Он вынул папку с материалами по убийству Курлова. Четыре протокола, опись вещдоков, пачка фотографий с места происшествия, копии направлений на экспертизу. Денис пролистал протоколы. Кирьян, Кирьян… Ага, нашел. Фамилия этого бомжа, единственного (если не считать следователя-участника)свидетеля происшествия – Кириченко. Анатолий Олегович. Сочетание не из легких: Анатолий да еще Олегович. Похоже, родители этого пьянчужки не долго думали, как его назвать. Их мучали какие-то другие проблемы. Скорей всего, алкогольные. И наверняка – безденежье…

Кириченко вполне может оказаться Кирьяном. Его бесцветная плоская фамилия обретает смысл, информационную наполненность. Это Кирьян, понимаешь, ему надо пару рупий на кирево.

Денис встал, чтобы взять пепельницу на подоконнике. Глянул в окно. Скамейка пуста. Что ему надо было, этому уроду?

Хоть бы зашел кто, в конце-то концов. Есть дело, старик, надо пришить «чебурашку», понимаешь? С тихим треском свернуть ему башку в полумраке, расчленить жидкий труп на два стакана. Будь здоров. Мурло.

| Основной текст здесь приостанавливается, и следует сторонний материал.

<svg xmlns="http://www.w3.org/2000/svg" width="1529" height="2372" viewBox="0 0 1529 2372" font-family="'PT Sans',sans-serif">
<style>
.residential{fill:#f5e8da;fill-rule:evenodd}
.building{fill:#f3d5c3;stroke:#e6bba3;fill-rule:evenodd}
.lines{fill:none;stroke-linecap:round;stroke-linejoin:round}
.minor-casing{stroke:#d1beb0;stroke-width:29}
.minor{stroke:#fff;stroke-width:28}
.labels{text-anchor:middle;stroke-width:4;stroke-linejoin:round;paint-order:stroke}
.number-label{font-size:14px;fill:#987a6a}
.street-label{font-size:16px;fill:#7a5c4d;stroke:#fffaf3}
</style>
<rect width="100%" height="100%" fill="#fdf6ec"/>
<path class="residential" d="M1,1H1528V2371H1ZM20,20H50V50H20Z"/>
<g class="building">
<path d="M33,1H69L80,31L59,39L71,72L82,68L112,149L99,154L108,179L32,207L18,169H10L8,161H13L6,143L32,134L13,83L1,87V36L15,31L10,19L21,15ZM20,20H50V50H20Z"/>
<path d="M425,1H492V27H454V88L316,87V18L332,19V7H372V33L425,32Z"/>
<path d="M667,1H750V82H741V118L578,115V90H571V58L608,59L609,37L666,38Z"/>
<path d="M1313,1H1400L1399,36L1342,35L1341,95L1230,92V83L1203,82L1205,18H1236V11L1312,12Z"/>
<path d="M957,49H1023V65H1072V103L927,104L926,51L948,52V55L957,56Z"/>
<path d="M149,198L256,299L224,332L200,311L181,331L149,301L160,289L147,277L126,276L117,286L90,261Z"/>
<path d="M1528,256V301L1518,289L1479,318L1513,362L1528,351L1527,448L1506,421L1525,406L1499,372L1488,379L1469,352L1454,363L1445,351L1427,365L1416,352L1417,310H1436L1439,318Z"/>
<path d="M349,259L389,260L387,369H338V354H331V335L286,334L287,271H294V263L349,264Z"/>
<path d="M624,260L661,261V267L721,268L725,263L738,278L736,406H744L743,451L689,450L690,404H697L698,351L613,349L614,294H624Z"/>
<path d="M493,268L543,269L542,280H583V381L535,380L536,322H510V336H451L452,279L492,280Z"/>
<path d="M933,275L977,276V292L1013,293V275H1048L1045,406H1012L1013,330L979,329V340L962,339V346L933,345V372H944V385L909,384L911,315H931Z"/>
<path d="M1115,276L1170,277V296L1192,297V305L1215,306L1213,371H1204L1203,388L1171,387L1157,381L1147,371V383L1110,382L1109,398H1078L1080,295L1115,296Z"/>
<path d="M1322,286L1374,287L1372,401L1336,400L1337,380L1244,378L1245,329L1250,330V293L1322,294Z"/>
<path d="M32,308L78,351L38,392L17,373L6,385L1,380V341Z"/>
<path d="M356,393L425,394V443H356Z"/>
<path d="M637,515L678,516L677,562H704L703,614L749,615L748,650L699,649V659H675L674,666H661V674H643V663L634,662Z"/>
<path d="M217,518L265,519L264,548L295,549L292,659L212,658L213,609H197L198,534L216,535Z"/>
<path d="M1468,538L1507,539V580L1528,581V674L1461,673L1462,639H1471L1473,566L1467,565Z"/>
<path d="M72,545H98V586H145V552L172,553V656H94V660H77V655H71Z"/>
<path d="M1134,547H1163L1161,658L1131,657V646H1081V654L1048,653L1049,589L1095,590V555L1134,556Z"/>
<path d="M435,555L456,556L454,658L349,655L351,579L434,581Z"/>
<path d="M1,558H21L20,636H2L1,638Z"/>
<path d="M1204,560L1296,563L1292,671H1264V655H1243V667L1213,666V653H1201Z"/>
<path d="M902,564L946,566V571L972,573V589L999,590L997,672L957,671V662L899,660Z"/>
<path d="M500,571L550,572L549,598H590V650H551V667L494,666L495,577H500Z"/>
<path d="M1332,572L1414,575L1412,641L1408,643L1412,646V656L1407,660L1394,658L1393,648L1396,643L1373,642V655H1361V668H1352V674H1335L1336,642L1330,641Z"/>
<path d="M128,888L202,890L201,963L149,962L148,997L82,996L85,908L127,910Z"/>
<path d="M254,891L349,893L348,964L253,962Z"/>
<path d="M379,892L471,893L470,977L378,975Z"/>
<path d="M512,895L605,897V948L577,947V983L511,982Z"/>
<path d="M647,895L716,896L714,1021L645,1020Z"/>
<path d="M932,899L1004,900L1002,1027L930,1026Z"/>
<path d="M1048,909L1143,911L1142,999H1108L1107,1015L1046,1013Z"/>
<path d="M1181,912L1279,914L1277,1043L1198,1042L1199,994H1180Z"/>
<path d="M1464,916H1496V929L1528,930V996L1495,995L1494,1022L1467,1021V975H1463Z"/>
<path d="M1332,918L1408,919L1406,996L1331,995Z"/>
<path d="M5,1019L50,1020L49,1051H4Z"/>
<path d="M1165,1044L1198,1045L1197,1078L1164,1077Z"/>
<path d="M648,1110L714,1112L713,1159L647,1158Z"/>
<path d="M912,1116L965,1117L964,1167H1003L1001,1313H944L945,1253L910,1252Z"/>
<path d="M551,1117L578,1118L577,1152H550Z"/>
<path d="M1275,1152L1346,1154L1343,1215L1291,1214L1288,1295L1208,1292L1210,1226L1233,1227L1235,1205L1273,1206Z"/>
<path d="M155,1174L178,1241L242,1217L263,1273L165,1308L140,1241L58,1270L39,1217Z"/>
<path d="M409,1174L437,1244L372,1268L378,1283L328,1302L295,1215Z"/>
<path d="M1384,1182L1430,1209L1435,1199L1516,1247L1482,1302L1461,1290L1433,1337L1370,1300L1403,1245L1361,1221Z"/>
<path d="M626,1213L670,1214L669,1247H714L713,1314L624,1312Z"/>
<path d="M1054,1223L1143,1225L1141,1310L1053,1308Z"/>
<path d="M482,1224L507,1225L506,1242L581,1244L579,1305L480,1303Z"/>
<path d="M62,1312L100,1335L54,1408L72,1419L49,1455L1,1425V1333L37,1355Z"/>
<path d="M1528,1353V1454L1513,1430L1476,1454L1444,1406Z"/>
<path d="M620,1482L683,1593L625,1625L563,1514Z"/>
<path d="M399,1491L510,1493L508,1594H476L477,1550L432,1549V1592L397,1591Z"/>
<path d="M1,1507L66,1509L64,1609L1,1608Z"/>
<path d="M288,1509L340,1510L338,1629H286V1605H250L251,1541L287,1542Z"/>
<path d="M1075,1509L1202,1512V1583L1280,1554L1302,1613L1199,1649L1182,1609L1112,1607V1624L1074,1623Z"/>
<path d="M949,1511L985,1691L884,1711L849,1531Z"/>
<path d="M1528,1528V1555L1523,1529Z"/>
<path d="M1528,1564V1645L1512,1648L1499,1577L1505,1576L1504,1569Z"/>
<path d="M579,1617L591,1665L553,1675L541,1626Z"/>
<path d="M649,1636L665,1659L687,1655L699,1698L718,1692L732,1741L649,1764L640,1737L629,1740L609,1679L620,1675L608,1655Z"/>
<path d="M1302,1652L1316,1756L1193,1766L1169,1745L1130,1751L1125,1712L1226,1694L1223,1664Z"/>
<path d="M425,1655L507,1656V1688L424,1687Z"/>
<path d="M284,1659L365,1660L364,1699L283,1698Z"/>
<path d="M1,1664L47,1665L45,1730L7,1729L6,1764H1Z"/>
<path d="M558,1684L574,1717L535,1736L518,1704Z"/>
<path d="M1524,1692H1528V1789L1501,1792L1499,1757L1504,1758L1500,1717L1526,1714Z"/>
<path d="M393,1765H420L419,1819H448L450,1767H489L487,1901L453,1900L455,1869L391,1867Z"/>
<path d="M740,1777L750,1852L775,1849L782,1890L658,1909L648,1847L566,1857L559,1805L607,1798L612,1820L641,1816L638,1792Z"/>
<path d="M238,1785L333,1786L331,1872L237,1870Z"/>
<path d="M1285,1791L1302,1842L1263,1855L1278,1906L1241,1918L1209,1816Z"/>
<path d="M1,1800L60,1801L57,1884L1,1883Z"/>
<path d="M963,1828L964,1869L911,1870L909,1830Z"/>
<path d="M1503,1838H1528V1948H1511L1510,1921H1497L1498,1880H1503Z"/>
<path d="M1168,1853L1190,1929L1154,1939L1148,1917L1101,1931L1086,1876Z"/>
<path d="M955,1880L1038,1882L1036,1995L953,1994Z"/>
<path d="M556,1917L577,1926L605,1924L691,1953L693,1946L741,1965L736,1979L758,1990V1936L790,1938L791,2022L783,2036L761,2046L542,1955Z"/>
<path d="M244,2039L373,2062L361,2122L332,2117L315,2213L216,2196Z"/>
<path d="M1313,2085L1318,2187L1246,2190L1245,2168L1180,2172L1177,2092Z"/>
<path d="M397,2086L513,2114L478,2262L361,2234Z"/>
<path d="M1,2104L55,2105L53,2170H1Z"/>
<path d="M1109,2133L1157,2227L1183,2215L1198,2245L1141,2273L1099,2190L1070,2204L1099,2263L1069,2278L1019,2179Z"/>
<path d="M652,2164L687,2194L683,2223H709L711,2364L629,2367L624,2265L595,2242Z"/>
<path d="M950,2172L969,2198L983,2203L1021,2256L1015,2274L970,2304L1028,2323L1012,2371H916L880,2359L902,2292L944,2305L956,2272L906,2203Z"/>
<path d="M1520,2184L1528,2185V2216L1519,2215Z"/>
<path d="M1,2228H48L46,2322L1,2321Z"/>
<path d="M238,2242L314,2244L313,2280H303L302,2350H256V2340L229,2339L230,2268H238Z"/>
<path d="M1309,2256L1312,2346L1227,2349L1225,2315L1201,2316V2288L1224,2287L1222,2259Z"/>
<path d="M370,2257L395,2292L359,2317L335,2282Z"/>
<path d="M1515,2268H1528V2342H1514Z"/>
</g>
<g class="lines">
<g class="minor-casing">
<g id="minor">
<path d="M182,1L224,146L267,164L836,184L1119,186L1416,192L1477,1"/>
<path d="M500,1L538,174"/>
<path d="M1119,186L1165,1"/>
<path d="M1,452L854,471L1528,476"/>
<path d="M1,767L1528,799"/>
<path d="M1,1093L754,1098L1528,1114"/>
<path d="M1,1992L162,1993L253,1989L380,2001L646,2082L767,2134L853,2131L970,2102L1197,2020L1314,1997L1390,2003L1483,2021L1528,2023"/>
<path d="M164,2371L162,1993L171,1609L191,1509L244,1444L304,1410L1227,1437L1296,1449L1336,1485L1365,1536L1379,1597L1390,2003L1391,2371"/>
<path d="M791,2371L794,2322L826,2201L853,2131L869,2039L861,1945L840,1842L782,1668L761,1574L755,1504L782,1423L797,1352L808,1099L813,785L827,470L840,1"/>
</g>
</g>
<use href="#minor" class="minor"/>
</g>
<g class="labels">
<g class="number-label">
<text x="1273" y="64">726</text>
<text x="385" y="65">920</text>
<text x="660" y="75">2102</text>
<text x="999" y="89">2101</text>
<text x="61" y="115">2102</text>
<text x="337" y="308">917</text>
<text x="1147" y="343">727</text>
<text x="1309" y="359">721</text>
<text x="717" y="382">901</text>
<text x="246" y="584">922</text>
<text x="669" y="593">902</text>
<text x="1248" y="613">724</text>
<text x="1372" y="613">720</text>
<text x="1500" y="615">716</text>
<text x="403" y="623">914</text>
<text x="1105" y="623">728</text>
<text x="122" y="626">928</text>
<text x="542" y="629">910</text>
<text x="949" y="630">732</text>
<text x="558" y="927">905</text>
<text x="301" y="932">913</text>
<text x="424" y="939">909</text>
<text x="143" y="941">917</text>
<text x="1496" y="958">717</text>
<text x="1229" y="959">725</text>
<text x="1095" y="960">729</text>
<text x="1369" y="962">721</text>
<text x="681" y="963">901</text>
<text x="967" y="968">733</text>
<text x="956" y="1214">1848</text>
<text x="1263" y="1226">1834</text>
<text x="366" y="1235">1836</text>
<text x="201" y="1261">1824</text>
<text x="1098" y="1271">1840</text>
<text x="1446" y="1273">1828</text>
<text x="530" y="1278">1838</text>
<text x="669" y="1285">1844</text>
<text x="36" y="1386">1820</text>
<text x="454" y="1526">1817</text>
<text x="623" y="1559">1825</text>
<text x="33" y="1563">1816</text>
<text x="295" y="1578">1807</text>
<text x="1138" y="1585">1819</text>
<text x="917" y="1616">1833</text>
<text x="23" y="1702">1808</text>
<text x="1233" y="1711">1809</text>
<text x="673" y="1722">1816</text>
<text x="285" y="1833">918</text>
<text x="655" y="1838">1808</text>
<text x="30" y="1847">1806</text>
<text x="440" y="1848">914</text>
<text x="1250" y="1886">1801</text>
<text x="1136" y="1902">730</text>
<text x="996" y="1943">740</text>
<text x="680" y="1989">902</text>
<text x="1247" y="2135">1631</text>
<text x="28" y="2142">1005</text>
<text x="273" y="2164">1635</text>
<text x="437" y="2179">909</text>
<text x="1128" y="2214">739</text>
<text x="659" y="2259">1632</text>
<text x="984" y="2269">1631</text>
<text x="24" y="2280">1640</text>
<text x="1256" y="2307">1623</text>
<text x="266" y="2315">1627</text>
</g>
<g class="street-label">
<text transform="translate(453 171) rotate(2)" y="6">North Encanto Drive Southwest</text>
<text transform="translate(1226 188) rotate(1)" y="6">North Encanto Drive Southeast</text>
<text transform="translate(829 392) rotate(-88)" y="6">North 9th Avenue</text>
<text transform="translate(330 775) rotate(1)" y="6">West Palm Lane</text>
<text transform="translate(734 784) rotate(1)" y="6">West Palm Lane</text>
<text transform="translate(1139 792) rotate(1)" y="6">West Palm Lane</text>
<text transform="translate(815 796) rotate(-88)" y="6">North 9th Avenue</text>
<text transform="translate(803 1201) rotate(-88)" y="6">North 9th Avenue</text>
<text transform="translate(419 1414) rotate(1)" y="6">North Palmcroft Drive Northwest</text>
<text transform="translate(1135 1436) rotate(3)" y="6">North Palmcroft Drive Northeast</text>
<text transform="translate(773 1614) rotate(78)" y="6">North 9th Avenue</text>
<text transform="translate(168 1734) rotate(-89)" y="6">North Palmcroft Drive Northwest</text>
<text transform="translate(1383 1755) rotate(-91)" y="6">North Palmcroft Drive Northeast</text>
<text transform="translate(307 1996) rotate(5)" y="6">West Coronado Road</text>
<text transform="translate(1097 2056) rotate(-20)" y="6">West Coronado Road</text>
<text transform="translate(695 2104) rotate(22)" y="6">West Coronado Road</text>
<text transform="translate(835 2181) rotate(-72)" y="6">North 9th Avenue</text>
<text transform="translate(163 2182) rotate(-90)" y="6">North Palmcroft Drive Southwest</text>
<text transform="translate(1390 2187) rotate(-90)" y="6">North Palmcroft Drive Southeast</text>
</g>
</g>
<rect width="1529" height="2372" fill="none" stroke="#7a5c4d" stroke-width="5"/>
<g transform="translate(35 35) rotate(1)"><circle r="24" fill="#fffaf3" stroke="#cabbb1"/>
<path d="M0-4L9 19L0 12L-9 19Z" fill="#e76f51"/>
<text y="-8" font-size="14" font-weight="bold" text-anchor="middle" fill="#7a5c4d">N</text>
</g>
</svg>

Но никто не придет. Тихон, Снетко и Вася Кравченко слиняли вскоре после убийства прокурора. Даже странно было: столько дел на них висело, они по полгода их тянули через тонкую соломинку, все что-то мешало, срывалось – а тут за какой-то месячишко перетряхнули горы бумаг, нашли все недостающие ниточки, выбили признания, настучали на древних компьютерах обвинительные заключения, написали рапорта – и вперед, на свободу с чистой совестью. Где они теперь – этого Денис не знал. Антон давно мечтал устроиться охранником в солидную компанию, где по коридорам летают девочки с такими вот ногами. Тихона Круса супруга подбивала устроиться на бухгалтерские курсы. Это вполне реально – его уговорить как два пальца об асфальт, а бухгалтер из Тихона выйдет неплохой. А Васька Кравченко, он…

Денис увидел в окно, как к подъезду подкатил старенький «рафик». Притормозил, клюнув тупым носом. Кто-то вышел оттуда. Высокая фигура в щегольском черном плаще, прямая спина, уверенный шаг. Это Курбатов.

За ним из «рафика» вывалился здоровенный парень в синей форменной одежде, на груди болтался АКМ. Денис его знал – он из конвойного взвода. Следом вывели коротко и неровно остриженную девушку. Руки сведены впереди, куртка съехала с плеч, но она даже не пыталась ее поправить. Наручники, понял Денис. Он стряхнул на пол наросший на сигарете столб пепла.

Потом вышел еще один милиционер. Охранники взяли девушку под руки и быстро завели в прокуратуру.

Денис потушил окурок о ладонь. Он узнал ее сразу. Несмотря на то, что в последний раз у нее были пышные волосы до середины спины и скромная юбочка из тех, за которые в бутике «D&G» отваливают по пятьсот долларов, – а сейчас она обкорнана, словно попавший в лапы скинхедов панк, и сама на себя не похожа. Но он узнал ее. Суханова Алина… Как ее? Игнатьевна.

Игнатьевна, точно.

Ноги Дениса приросли к полу.

* * *

НАСА с краю, ничего не знаю.

Как американский космический корабль едва не свалился на головы россиян.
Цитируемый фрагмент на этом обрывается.